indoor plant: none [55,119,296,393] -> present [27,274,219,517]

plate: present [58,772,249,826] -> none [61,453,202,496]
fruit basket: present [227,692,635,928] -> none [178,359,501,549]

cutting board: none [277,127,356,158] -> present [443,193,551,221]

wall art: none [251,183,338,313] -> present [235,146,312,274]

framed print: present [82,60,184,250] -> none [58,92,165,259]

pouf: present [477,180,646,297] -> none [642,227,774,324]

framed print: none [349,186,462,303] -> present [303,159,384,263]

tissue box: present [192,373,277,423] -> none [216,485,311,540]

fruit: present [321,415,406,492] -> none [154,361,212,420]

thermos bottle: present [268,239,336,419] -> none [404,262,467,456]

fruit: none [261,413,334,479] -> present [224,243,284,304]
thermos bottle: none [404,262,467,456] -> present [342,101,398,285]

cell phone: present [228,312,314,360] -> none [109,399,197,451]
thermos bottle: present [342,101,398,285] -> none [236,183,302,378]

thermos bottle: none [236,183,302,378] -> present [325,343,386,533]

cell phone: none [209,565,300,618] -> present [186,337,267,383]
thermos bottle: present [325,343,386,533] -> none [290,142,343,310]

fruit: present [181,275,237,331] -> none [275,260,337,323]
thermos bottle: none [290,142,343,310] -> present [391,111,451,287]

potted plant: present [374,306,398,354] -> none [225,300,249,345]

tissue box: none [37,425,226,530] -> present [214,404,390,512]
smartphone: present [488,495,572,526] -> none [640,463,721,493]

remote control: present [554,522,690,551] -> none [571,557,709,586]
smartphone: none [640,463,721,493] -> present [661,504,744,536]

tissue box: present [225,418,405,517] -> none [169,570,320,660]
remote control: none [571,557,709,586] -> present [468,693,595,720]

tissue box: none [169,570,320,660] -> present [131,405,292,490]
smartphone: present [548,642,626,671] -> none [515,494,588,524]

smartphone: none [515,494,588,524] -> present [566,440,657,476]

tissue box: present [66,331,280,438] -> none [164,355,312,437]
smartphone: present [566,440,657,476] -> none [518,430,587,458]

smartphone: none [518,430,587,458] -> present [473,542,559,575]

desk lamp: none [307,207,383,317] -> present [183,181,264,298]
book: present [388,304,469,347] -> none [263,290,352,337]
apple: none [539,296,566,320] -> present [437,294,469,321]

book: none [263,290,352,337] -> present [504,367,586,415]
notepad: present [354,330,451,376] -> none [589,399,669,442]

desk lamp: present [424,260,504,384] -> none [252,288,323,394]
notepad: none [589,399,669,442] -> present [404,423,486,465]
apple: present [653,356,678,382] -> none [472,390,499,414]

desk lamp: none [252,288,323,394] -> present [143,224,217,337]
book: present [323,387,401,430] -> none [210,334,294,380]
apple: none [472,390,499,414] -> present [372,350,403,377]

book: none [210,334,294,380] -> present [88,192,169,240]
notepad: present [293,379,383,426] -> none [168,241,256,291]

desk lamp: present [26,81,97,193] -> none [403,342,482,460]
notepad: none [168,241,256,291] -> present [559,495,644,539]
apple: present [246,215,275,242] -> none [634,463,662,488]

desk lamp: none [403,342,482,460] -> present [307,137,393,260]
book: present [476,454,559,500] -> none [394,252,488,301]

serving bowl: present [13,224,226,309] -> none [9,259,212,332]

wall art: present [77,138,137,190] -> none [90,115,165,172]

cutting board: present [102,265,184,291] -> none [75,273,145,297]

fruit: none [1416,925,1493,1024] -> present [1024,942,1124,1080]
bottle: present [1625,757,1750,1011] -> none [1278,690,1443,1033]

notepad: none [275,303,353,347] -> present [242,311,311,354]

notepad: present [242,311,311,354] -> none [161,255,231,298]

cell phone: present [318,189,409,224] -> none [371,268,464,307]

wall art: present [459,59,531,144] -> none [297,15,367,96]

* * * * *

Job item – Reproduce exactly the line containing "apple: none [472,390,499,414]" and all lines after it through the end of the listing above; leave out every earlier line.

Response to the task –
apple: none [472,390,499,414] -> present [372,350,403,377]

book: none [210,334,294,380] -> present [88,192,169,240]
notepad: present [293,379,383,426] -> none [168,241,256,291]

desk lamp: present [26,81,97,193] -> none [403,342,482,460]
notepad: none [168,241,256,291] -> present [559,495,644,539]
apple: present [246,215,275,242] -> none [634,463,662,488]

desk lamp: none [403,342,482,460] -> present [307,137,393,260]
book: present [476,454,559,500] -> none [394,252,488,301]

serving bowl: present [13,224,226,309] -> none [9,259,212,332]

wall art: present [77,138,137,190] -> none [90,115,165,172]

cutting board: present [102,265,184,291] -> none [75,273,145,297]

fruit: none [1416,925,1493,1024] -> present [1024,942,1124,1080]
bottle: present [1625,757,1750,1011] -> none [1278,690,1443,1033]

notepad: none [275,303,353,347] -> present [242,311,311,354]

notepad: present [242,311,311,354] -> none [161,255,231,298]

cell phone: present [318,189,409,224] -> none [371,268,464,307]

wall art: present [459,59,531,144] -> none [297,15,367,96]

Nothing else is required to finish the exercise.